_Records to use_:
———

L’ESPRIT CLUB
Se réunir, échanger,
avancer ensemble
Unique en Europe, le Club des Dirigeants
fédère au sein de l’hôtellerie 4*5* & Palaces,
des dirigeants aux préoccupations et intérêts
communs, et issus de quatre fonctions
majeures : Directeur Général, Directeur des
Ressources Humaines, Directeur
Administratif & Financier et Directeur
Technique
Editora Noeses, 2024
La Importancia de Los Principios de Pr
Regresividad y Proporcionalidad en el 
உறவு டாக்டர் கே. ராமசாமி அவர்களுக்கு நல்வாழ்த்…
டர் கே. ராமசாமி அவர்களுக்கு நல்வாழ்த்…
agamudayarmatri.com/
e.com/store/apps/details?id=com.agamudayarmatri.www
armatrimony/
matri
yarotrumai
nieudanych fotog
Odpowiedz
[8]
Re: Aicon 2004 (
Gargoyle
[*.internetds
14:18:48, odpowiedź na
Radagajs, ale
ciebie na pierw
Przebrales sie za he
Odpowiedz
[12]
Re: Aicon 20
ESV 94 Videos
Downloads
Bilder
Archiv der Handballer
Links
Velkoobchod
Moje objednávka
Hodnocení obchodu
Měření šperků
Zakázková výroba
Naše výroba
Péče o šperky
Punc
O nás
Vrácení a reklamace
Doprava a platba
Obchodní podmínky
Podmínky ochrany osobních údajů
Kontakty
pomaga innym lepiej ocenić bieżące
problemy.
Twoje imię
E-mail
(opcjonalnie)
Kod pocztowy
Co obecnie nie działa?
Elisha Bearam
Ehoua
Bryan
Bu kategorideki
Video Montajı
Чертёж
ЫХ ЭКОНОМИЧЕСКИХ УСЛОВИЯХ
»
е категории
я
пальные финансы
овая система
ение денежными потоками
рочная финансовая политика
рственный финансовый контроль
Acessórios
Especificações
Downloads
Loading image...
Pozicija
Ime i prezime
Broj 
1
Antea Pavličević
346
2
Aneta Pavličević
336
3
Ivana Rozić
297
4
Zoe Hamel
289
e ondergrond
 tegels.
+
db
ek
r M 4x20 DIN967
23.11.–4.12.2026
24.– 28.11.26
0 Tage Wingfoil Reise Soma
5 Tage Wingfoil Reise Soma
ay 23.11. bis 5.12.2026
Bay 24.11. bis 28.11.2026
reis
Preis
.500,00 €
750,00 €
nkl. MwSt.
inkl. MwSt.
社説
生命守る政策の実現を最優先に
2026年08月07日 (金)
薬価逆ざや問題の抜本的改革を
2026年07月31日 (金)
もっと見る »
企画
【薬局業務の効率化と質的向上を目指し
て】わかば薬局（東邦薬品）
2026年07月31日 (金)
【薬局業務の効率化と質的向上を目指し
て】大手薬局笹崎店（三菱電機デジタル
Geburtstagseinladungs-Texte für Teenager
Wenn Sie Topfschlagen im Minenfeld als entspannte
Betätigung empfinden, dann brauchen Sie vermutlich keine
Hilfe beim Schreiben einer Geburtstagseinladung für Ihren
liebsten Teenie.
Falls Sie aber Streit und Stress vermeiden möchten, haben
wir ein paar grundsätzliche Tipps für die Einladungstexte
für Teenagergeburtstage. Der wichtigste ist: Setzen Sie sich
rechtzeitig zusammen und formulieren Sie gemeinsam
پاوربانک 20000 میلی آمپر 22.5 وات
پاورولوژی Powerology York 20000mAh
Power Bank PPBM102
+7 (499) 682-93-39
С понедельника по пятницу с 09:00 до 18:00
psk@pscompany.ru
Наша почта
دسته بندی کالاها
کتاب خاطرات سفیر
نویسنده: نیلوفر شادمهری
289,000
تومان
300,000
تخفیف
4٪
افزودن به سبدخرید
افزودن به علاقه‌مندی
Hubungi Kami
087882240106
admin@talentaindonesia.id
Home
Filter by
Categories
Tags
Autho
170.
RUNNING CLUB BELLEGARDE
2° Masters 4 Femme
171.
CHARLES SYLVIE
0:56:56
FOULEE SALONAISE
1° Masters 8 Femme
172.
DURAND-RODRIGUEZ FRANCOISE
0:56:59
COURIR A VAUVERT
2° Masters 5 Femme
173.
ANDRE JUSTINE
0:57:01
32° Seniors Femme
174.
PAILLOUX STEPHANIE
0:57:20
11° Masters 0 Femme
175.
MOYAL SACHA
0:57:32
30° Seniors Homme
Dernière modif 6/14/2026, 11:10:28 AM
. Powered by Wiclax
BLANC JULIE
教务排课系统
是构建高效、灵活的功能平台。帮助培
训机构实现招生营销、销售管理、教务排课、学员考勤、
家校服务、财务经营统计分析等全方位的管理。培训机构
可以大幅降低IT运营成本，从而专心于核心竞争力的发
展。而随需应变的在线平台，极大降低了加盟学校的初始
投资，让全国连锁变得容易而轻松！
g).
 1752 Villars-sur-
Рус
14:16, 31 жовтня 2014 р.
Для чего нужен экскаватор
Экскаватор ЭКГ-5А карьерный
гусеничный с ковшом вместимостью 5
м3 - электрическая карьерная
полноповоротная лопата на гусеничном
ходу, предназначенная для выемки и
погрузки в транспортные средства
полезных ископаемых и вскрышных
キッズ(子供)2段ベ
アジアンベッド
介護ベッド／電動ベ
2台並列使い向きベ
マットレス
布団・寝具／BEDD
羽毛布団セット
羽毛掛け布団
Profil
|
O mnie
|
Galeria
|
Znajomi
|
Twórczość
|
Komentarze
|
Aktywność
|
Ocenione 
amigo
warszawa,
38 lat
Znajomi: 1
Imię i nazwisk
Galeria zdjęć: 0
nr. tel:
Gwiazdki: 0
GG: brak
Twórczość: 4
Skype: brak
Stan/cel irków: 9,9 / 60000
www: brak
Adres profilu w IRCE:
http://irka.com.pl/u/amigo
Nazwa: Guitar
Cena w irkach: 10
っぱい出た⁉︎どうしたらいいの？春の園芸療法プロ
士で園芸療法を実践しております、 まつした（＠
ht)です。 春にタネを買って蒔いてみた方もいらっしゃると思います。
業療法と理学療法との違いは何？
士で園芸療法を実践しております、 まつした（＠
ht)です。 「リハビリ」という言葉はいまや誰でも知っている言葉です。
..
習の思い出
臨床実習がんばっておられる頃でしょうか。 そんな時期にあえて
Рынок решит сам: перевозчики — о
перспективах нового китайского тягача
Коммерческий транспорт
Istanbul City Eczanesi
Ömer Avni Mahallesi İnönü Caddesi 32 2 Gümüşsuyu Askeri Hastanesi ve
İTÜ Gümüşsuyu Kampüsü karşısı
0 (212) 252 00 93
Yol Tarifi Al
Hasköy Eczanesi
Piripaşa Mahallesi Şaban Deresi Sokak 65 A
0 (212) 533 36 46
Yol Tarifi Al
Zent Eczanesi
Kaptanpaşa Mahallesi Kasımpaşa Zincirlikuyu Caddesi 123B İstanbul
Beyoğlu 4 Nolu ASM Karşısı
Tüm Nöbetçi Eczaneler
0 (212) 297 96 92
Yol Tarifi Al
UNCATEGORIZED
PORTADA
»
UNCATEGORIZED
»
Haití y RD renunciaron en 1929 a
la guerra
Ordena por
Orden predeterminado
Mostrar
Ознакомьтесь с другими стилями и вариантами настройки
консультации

———

Please retype all of the records above exactly as they are.

L’ESPRIT CLUB
Se réunir, échanger,
avancer ensemble
Unique en Europe, le Club des Dirigeants
fédère au sein de l’hôtellerie 4*5* & Palaces,
des dirigeants aux préoccupations et intérêts
communs, et issus de quatre fonctions
majeures : Directeur Général, Directeur des
Ressources Humaines, Directeur
Administratif & Financier et Directeur
Technique
Editora Noeses, 2024
La Importancia de Los Principios de Pr
Regresividad y Proporcionalidad en el 
உறவு டாக்டர் கே. ராமசாமி அவர்களுக்கு நல்வாழ்த்…
டர் கே. ராமசாமி அவர்களுக்கு நல்வாழ்த்…
agamudayarmatri.com/
e.com/store/apps/details?id=com.agamudayarmatri.www
armatrimony/
matri
yarotrumai
nieudanych fotog
Odpowiedz
[8]
Re: Aicon 2004 (
Gargoyle
[*.internetds
14:18:48, odpowiedź na
Radagajs, ale
ciebie na pierw
Przebrales sie za he
Odpowiedz
[12]
Re: Aicon 20
ESV 94 Videos
Downloads
Bilder
Archiv der Handballer
Links
Velkoobchod
Moje objednávka
Hodnocení obchodu
Měření šperků
Zakázková výroba
Naše výroba
Péče o šperky
Punc
O nás
Vrácení a reklamace
Doprava a platba
Obchodní podmínky
Podmínky ochrany osobních údajů
Kontakty
pomaga innym lepiej ocenić bieżące
problemy.
Twoje imię
E-mail
(opcjonalnie)
Kod pocztowy
Co obecnie nie działa?
Elisha Bearam
Ehoua
Bryan
Bu kategorideki
Video Montajı
Чертёж
ЫХ ЭКОНОМИЧЕСКИХ УСЛОВИЯХ
»
е категории
я
пальные финансы
овая система
ение денежными потоками
рочная финансовая политика
рственный финансовый контроль
Acessórios
Especificações
Downloads
Loading image...
Pozicija
Ime i prezime
Broj 
1
Antea Pavličević
346
2
Aneta Pavličević
336
3
Ivana Rozić
297
4
Zoe Hamel
289
e ondergrond
 tegels.
+
db
ek
r M 4x20 DIN967
23.11.–4.12.2026
24.– 28.11.26
0 Tage Wingfoil Reise Soma
5 Tage Wingfoil Reise Soma
ay 23.11. bis 5.12.2026
Bay 24.11. bis 28.11.2026
reis
Preis
.500,00 €
750,00 €
nkl. MwSt.
inkl. MwSt.
社説
生命守る政策の実現を最優先に
2026年08月07日 (金)
薬価逆ざや問題の抜本的改革を
2026年07月31日 (金)
もっと見る »
企画
【薬局業務の効率化と質的向上を目指し
て】わかば薬局（東邦薬品）
2026年07月31日 (金)
【薬局業務の効率化と質的向上を目指し
て】大手薬局笹崎店（三菱電機デジタル
Geburtstagseinladungs-Texte für Teenager
Wenn Sie Topfschlagen im Minenfeld als entspannte
Betätigung empfinden, dann brauchen Sie vermutlich keine
Hilfe beim Schreiben einer Geburtstagseinladung für Ihren
liebsten Teenie.
Falls Sie aber Streit und Stress vermeiden möchten, haben
wir ein paar grundsätzliche Tipps für die Einladungstexte
für Teenagergeburtstage. Der wichtigste ist: Setzen Sie sich
rechtzeitig zusammen und formulieren Sie gemeinsam
پاوربانک 20000 میلی آمپر 22.5 وات
پاورولوژی Powerology York 20000mAh
Power Bank PPBM102
+7 (499) 682-93-39
С понедельника по пятницу с 09:00 до 18:00
psk@pscompany.ru
Наша почта
دسته بندی کالاها
کتاب خاطرات سفیر
نویسنده: نیلوفر شادمهری
289,000
تومان
300,000
تخفیف
4٪
افزودن به سبدخرید
افزودن به علاقه‌مندی
Hubungi Kami
087882240106
admin@talentaindonesia.id
Home
Filter by
Categories
Tags
Autho
170.
RUNNING CLUB BELLEGARDE
2° Masters 4 Femme
171.
CHARLES SYLVIE
0:56:56
FOULEE SALONAISE
1° Masters 8 Femme
172.
DURAND-RODRIGUEZ FRANCOISE
0:56:59
COURIR A VAUVERT
2° Masters 5 Femme
173.
ANDRE JUSTINE
0:57:01
32° Seniors Femme
174.
PAILLOUX STEPHANIE
0:57:20
11° Masters 0 Femme
175.
MOYAL SACHA
0:57:32
30° Seniors Homme
Dernière modif 6/14/2026, 11:10:28 AM
. Powered by Wiclax
BLANC JULIE
教务排课系统
是构建高效、灵活的功能平台。帮助培
训机构实现招生营销、销售管理、教务排课、学员考勤、
家校服务、财务经营统计分析等全方位的管理。培训机构
可以大幅降低IT运营成本，从而专心于核心竞争力的发
展。而随需应变的在线平台，极大降低了加盟学校的初始
投资，让全国连锁变得容易而轻松！
g).
 1752 Villars-sur-
Рус
14:16, 31 жовтня 2014 р.
Для чего нужен экскаватор
Экскаватор ЭКГ-5А карьерный
гусеничный с ковшом вместимостью 5
м3 - электрическая карьерная
полноповоротная лопата на гусеничном
ходу, предназначенная для выемки и
погрузки в транспортные средства
полезных ископаемых и вскрышных
キッズ(子供)2段ベ
アジアンベッド
介護ベッド／電動ベ
2台並列使い向きベ
マットレス
布団・寝具／BEDD
羽毛布団セット
羽毛掛け布団
Profil
|
O mnie
|
Galeria
|
Znajomi
|
Twórczość
|
Komentarze
|
Aktywność
|
Ocenione 
amigo
warszawa,
38 lat
Znajomi: 1
Imię i nazwisk
Galeria zdjęć: 0
nr. tel:
Gwiazdki: 0
GG: brak
Twórczość: 4
Skype: brak
Stan/cel irków: 9,9 / 60000
www: brak
Adres profilu w IRCE:
http://irka.com.pl/u/amigo
Nazwa: Guitar
Cena w irkach: 10
っぱい出た⁉︎どうしたらいいの？春の園芸療法プロ
士で園芸療法を実践しております、 まつした（＠
ht)です。 春にタネを買って蒔いてみた方もいらっしゃると思います。
業療法と理学療法との違いは何？
士で園芸療法を実践しております、 まつした（＠
ht)です。 「リハビリ」という言葉はいまや誰でも知っている言葉です。
..
習の思い出
臨床実習がんばっておられる頃でしょうか。 そんな時期にあえて
Рынок решит сам: перевозчики — о
перспективах нового китайского тягача
Коммерческий транспорт
Istanbul City Eczanesi
Ömer Avni Mahallesi İnönü Caddesi 32 2 Gümüşsuyu Askeri Hastanesi ve
İTÜ Gümüşsuyu Kampüsü karşısı
0 (212) 252 00 93
Yol Tarifi Al
Hasköy Eczanesi
Piripaşa Mahallesi Şaban Deresi Sokak 65 A
0 (212) 533 36 46
Yol Tarifi Al
Zent Eczanesi
Kaptanpaşa Mahallesi Kasımpaşa Zincirlikuyu Caddesi 123B İstanbul
Beyoğlu 4 Nolu ASM Karşısı
Tüm Nöbetçi Eczaneler
0 (212) 297 96 92
Yol Tarifi Al
UNCATEGORIZED
PORTADA
»
UNCATEGORIZED
»
Haití y RD renunciaron en 1929 a
la guerra
Ordena por
Orden predeterminado
Mostrar
Ознакомьтесь с другими стилями и вариантами настройки
консультации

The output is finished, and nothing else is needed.